Jury Still Out on New Hampshire's Panel System for Medical Malpractice Cases December 29, 2008
In an attempt to control medical malpractice costs New Hampshire instituted a screening process for all medical malpractice lawsuits. The system was designed to save time and money by keeping cases without merit out of the courtroom and encouraging settlements.
However, attorneys who represent injured patients don't believe that the system is doing its job. A lawyer must prepare for the panel, as if they were going to trial. They must bring witnesses and be ready to present their best case to the panel. The panel, made up of a retired judge, a doctor and a lawyer screen each medical malpractice case that is filed. Both sides then have six months to prepare for the panel hearing.
After the panel hears the case they must make a decision in favor of the doctor or the plaintiff. Though the decision does not limit the case from moving onto trial, a unanimous decision either way is given to the jury if the case goes to trial. While some lawyers believe that the panel system is in fact bringing down the cost of a trial others disagree.

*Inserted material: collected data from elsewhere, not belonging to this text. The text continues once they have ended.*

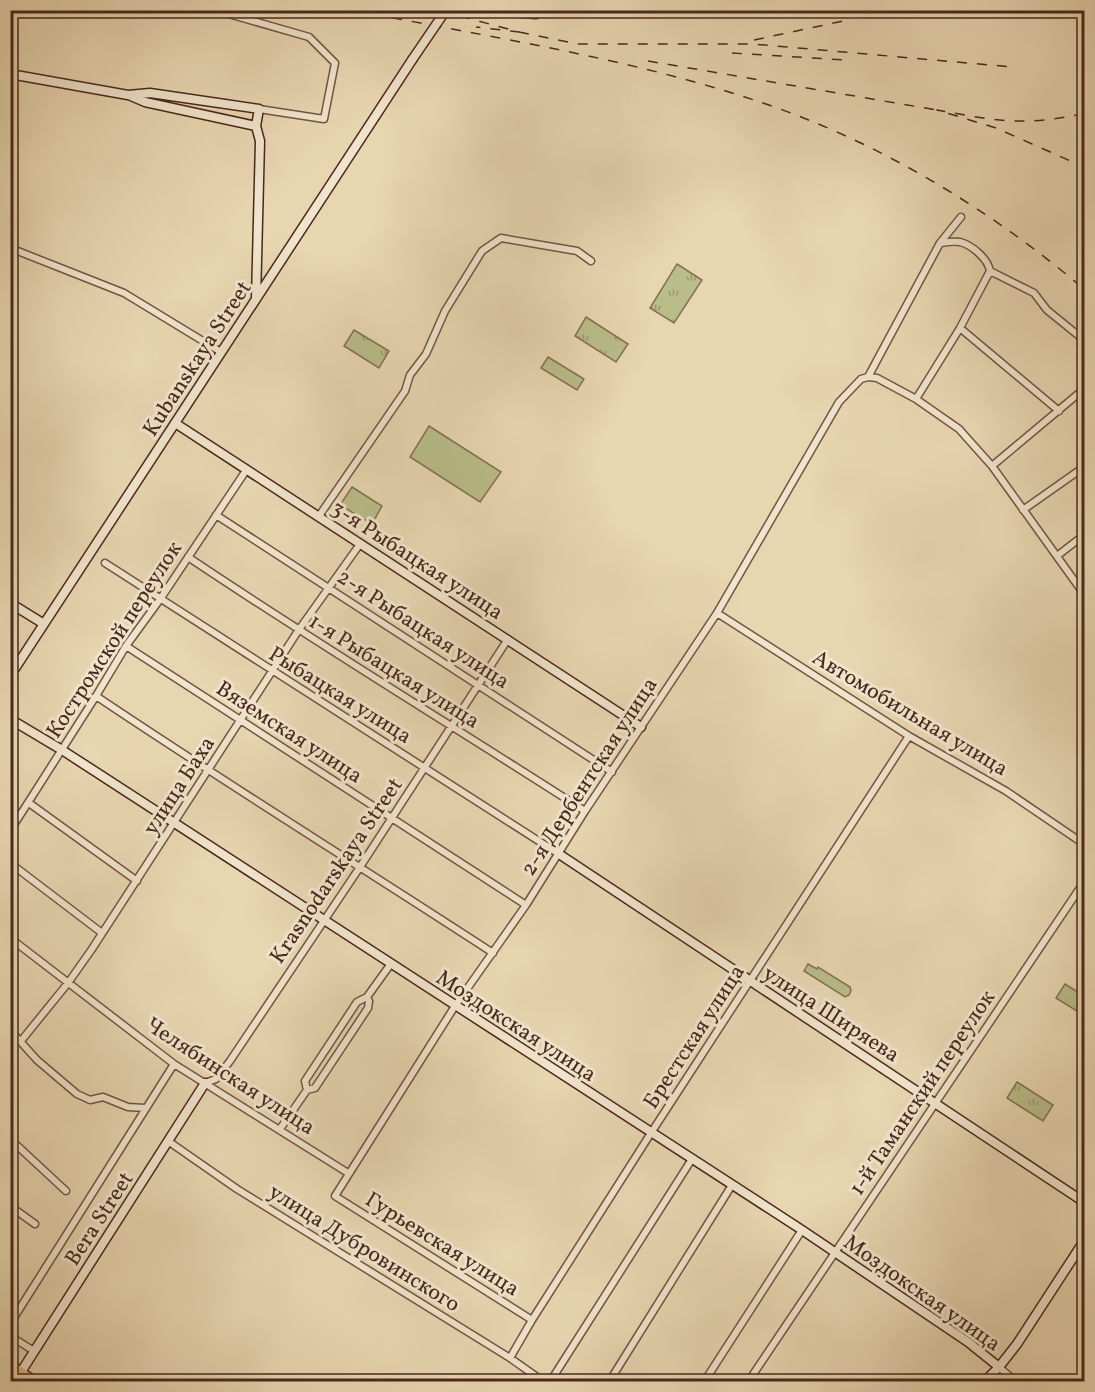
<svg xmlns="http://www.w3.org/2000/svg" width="1095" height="1392" viewBox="0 0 1095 1392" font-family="Vollkorn,serif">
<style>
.grass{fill:url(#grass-tufts);stroke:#827252;stroke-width:1.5}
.garden{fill:#b9bd89;stroke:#827252;stroke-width:1.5}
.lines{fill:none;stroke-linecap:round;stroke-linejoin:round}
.street-casing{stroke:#725441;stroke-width:9}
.secondary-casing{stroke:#4a281c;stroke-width:11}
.primary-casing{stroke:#4a281c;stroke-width:12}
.street{stroke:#f0e4cc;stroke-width:6}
.secondary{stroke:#f0e4cc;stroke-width:8}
.primary{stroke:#e4bb78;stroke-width:9}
.rail{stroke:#4a281c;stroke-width:1.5;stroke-dasharray:10 10;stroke-linecap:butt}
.secondary-bridge-casing{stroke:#4a281c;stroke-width:11;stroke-linecap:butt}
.secondary-bridge{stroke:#f0e4cc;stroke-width:8}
.labels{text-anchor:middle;stroke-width:6;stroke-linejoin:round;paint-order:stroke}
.street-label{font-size:22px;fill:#4a281c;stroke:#f0e4cc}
</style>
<defs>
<pattern id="grass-tufts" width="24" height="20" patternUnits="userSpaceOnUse" patternTransform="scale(1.5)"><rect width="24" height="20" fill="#b9bd89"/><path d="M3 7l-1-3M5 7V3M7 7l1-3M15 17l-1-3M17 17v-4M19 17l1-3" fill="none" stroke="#989a6f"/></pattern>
</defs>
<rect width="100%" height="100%" fill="#e8d6b1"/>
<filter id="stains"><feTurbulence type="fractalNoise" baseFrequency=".00333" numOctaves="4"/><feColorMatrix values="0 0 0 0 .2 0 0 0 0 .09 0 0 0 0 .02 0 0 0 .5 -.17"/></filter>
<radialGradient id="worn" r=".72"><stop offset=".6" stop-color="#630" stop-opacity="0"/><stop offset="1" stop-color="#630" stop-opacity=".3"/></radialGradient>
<path class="grass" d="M677,264L702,280L674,323L650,308Z
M586,317L628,344L616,362L575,336Z
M354,330L389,351L379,368L344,346Z
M808,964L817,969L818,967L850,987L851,991L849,995L845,997L804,971Z
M1017,1082L1053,1105L1043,1121L1007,1098Z"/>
<path class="garden" d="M548,357L584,379L577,390L541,368Z
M429,426L501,472L480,502L410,457Z
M352,487L382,506L372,524L340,505Z
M1065,984L1084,996V1005L1080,1013L1056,998Z"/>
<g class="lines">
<defs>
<path id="street" d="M215,10L309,37L335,63L324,119L259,109
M1075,10V13
M941,243C947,242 954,241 960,242C972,245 988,259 990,271L1034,293L1047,310L1084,340
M10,248L124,293L221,352
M960,328L1059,411
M868,377L877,378L916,399L959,429L992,466L1084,594
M868,377L940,243L961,217
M916,399L960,328L990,271
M992,466L1084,389
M1023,510L1084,467
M216,515L612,772
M319,516L405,391L410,375L426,354L445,311L482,251L501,238L577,251L591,261
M1057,556L1084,535
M188,557C319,645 453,726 585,811
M105,563L559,854
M717,613L909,736L1006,791L1084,844
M126,646L526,905
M96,696C227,784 361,867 493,953
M29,803L137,881
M10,831L96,696L126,646L161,598L247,469
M10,863L102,933
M10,938L174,1064L348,1173
M10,1030L37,1060L77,1094L90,1100L103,1097L128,1107L145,1108
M21,1041L68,983L92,949L298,631L360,544
M205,1083L216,1079L230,1061L360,867L508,639
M307,1090L315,1088L368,1008L369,1001L367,997L390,965
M280,1129L307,1090L305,1081L357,1002L367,997
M10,1139L66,1191
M168,1141L237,1189L510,1358L544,1382
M10,1206L35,1224
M532,1320L335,1196L455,1006L526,905L585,811L717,613L839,402L861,379L868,377
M10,1324L174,1064
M10,1336L34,1351
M510,1358L532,1320L651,1133L909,736
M999,1367L1016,1382
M550,1382L692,1159
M609,1382L732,1185
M704,1382L802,1230
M748,1382L1084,882"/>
<path id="secondary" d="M489,10L536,14L542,10
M10,74L128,95L150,93L259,109L256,126L260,141L256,299
M131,96L145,102L256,126
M175,423L641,727
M10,603L44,624
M10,676L412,60
M10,719L62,750L802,1230L968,1342L999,1367
M559,854L1084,1202
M21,1372L205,1083
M984,1382L999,1367L1017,1344L1084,1241"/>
<path id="primary" d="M10,1365L35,1382
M10,1380L12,1382"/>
</defs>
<use href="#street" class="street-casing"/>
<use href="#secondary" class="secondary-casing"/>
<use href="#primary" class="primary-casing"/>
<use href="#street" class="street"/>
<use href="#secondary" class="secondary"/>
<use href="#primary" class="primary"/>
<path class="rail" d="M353,10C488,37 630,58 760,102C879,142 988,208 1084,289
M460,16L519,32L476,27
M519,32L578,44H753L1013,67
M754,40L848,20
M732,53L844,60
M648,61L937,110
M1084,114C1065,117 1045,121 1025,121C996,122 966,115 937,110L996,128L1084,167"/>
<defs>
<path id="secondary-bridge" d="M412,60L446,10"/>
</defs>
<use href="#secondary-bridge" class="secondary-bridge-casing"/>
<use href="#secondary-bridge" class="secondary-bridge"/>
</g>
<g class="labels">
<g class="street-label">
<text transform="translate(196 358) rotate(-57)" y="8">Kubanskaya Street</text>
<text transform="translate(418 559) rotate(33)" y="8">3-я Рыбацкая улица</text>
<text transform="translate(424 628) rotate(33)" y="8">2-я Рыбацкая улица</text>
<text transform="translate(113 639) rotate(-57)" y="8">Костромской переулок</text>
<text transform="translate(395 670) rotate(32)" y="8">1-я Рыбацкая улица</text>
<text transform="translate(341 694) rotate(32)" y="8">Рыбацкая улица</text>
<text transform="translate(911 712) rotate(31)" y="8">Автомобильная улица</text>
<text transform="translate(290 731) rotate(33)" y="8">Вяземская улица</text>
<text transform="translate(588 776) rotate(-57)" y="8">2-я Дербентская улица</text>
<text transform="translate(178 785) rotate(-57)" y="8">улица Баха</text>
<text transform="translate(335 870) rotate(-56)" y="8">Krasnodarskaya Street</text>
<text transform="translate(832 1013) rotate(33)" y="8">улица Ширяева</text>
<text transform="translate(517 1025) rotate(33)" y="8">Моздокская улица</text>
<text transform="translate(693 1036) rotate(-57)" y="8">Брестская улица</text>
<text transform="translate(231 1075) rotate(33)" y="8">Челябинская улица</text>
<text transform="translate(921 1092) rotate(-56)" y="8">1-й Таманский переулок</text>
<text transform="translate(98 1218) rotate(-57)" y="8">Bera Street</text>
<text transform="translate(443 1243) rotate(32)" y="8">Гурьевская улица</text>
<text transform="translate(365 1247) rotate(32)" y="8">улица Дубровинского</text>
<text transform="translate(923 1292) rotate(35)" y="8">Моздокская улица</text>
</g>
</g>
<rect width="1095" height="1392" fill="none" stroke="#e8d6b1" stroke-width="36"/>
<rect x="12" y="12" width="1071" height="1368" fill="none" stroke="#4a281c" stroke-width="3"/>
<rect x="18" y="18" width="1059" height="1356" fill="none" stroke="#4a281c" stroke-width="1.5"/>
<rect width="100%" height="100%" filter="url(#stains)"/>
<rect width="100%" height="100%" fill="url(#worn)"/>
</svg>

As if the three year program did not have enough problems, there are not any concrete facts to back up either position. More than half of the malpractice suits filed after the new system began are yet to be resolved. Some argue that the panel has actually increased the time and cost or a jury trial. Even Chief Justice Robert Lynn agrees that the system is not without its flaws.
"To the extent that one of the ideas (behind this law) was that we'll get a quick and dirty resolution, that's just not happening," said Chief Justice Robert Lynn.
A meeting has been scheduled for January to discuss changing the process. Hopefully an agreement will be reached that all sides can agree on.